_Supplied text_
**********

Thanks Jim. Your tank looks awesome! I actually found that sand and bought 60 pounds of it. I'll probably need another 20, but glad I can see what it will look like in the tank. I can handle that :thumb:


----------



## TrashmanNYC

Which black sand is that?


----------



## E82M6

They both look great but the white does look more natural. You definitely have a good eye for landscaping your tank.


----------



## matt121966

I agree the fish really pop with the black sand, but I am putting ideas together for a new 90 gallon and am thinking white.

The black sand photo really is kool.


----------



## matt121966

I think the black - the fish really pop.

But will probably go with white and darker lava rocks.

Great photos.


----------



## GTZ

My demasoni darkened considerably when I switched to black.

**********

_The data_

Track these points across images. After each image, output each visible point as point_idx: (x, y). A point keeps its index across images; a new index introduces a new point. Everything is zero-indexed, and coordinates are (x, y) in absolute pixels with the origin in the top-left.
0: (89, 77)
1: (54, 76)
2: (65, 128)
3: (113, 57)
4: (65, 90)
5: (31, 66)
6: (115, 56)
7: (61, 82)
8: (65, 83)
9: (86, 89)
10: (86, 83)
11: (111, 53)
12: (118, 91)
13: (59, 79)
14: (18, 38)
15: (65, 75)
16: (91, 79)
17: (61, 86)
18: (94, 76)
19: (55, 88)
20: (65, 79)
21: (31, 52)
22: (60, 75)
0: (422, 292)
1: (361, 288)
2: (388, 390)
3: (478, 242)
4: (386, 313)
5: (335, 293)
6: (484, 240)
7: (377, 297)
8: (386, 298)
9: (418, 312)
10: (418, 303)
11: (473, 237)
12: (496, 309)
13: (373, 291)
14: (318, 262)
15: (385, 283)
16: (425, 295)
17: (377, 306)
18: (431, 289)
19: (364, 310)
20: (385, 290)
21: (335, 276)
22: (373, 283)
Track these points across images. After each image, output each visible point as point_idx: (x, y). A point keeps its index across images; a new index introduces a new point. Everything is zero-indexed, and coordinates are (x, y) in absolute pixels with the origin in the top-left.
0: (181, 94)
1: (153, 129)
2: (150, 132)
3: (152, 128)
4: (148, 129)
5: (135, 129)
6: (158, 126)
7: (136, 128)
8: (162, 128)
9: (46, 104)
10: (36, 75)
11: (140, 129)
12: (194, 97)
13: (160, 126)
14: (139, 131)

**********

_Work item 1_
Please copy the records from their first line up to and including the line with "22: (373, 283)".
_Work item 2_
Write the next part of the aquarium sand discussion, starting after its final line.

_Answer area 1_
Track these points across images. After each image, output each visible point as point_idx: (x, y). A point keeps its index across images; a new index introduces a new point. Everything is zero-indexed, and coordinates are (x, y) in absolute pixels with the origin in the top-left.
0: (89, 77)
1: (54, 76)
2: (65, 128)
3: (113, 57)
4: (65, 90)
5: (31, 66)
6: (115, 56)
7: (61, 82)
8: (65, 83)
9: (86, 89)
10: (86, 83)
11: (111, 53)
12: (118, 91)
13: (59, 79)
14: (18, 38)
15: (65, 75)
16: (91, 79)
17: (61, 86)
18: (94, 76)
19: (55, 88)
20: (65, 79)
21: (31, 52)
22: (60, 75)
0: (422, 292)
1: (361, 288)
2: (388, 390)
3: (478, 242)
4: (386, 313)
5: (335, 293)
6: (484, 240)
7: (377, 297)
8: (386, 298)
9: (418, 312)
10: (418, 303)
11: (473, 237)
12: (496, 309)
13: (373, 291)
14: (318, 262)
15: (385, 283)
16: (425, 295)
17: (377, 306)
18: (431, 289)
19: (364, 310)
20: (385, 290)
21: (335, 276)
22: (373, 283)

_Answer area 2_
Still have a 5g bucket full of aragonite though :?


----------



## 123vb123

Thank you for the upload


----------



## marigoldkelly95

I like them both! The black sand reminds me of black sand beaches in Hawaii where the green vegetation also popped. However, the lighter sand does contrast your rocks a little more. Both look great though! 

How difficult is it to change out your substrate? I am thinking of switching to PFS...


----------



## AulonoKarl

I prefer the white, especially with the black background. I like some contrast.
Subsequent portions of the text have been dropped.